I remember the exact day I gave up the battle over buttons.
My child, once happy to wear whatever I picked out, suddenly refused to put on a shirt because it had buttons. Buttons, of all things. There was no grand explanation. Just a firm, “I don’t like how it feels.” That tiny moment marked the beginning of an evolution, not just for their wardrobe but for how I parented.
Up until then, I approached getting dressed like a checklist: clean, cute, appropriate, presentable. But something shifted when I realized the daily standoffs weren’t about disobedience. They were about identity. Comfort. Autonomy. And yes, even at five years old, personal style.
As someone who works in fashion, you’d think I would have caught on sooner. But as a mom, it took that buttoned shirt standoff to remind me that style isn’t just about how we look. It's about how we feel when we walk out the door. And for kids, that feeling is absolutely everything.

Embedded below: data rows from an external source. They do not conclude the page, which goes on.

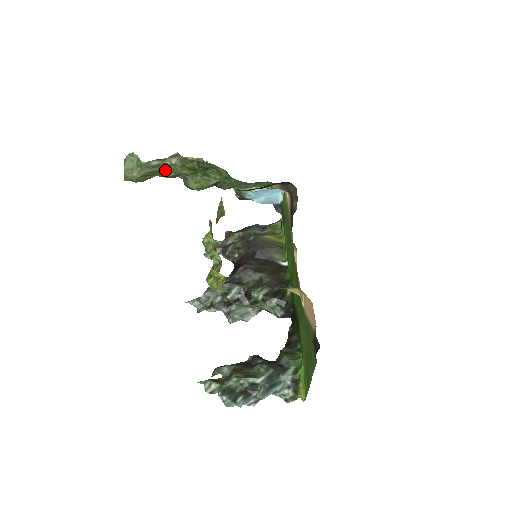
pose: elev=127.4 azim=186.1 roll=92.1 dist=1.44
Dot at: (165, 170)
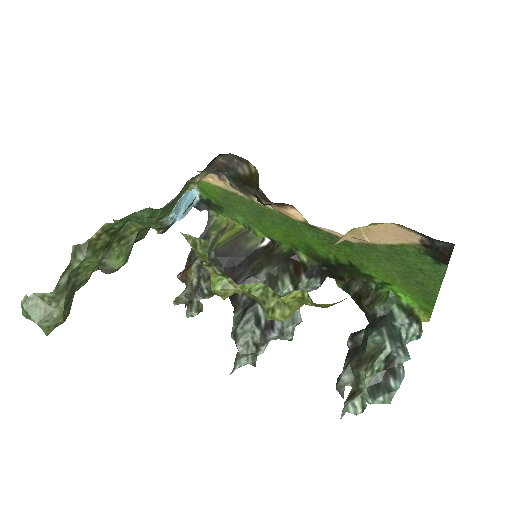
Dot at: (78, 277)
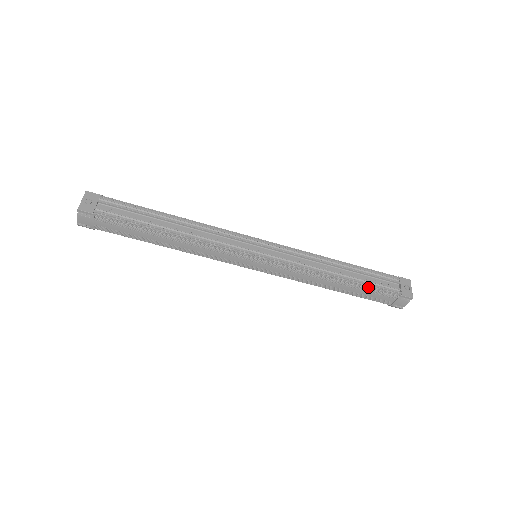
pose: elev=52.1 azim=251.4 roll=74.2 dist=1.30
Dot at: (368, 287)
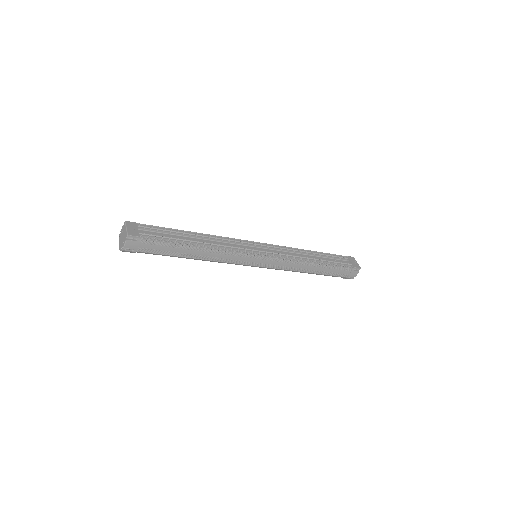
Dot at: (333, 265)
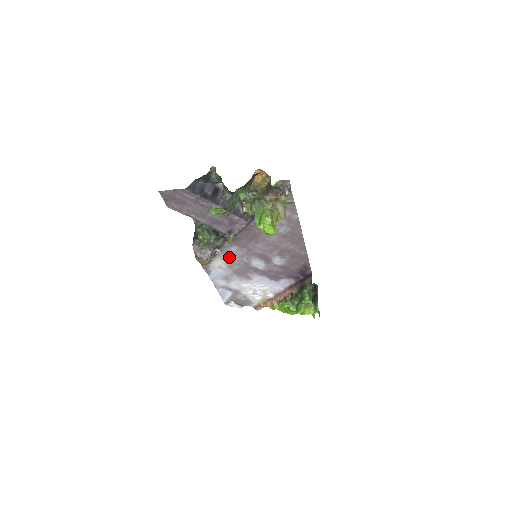
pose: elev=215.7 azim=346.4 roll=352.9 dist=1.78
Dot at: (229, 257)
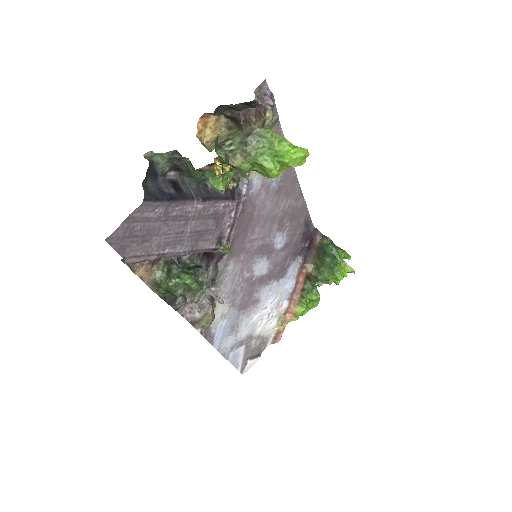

We want our kids to grow into confident, expressive individuals, and yet it’s so easy to unconsciously hand them a script of how to dress, act, or exist based on gender norms or societal expectations. We say we want creativity, but we cringe when their outfit doesn’t match. We say we support individuality, but we flinch at outfits that don’t fit the mold or follow the rules.
Here’s the truth: it’s not their discomfort. It’s ours.
So I started practicing what I preach. When one of my kids put together a questionable outfit like a tutu with a superhero cape, or pajama pants on their head as hair, I paused before saying anything. Instead of correcting, I complimented: “That’s such an interesting combination. Tell me more about this look!”
Style isn’t just about clothes. It’s a language. And our kids are already fluent. We just need to listen more closely.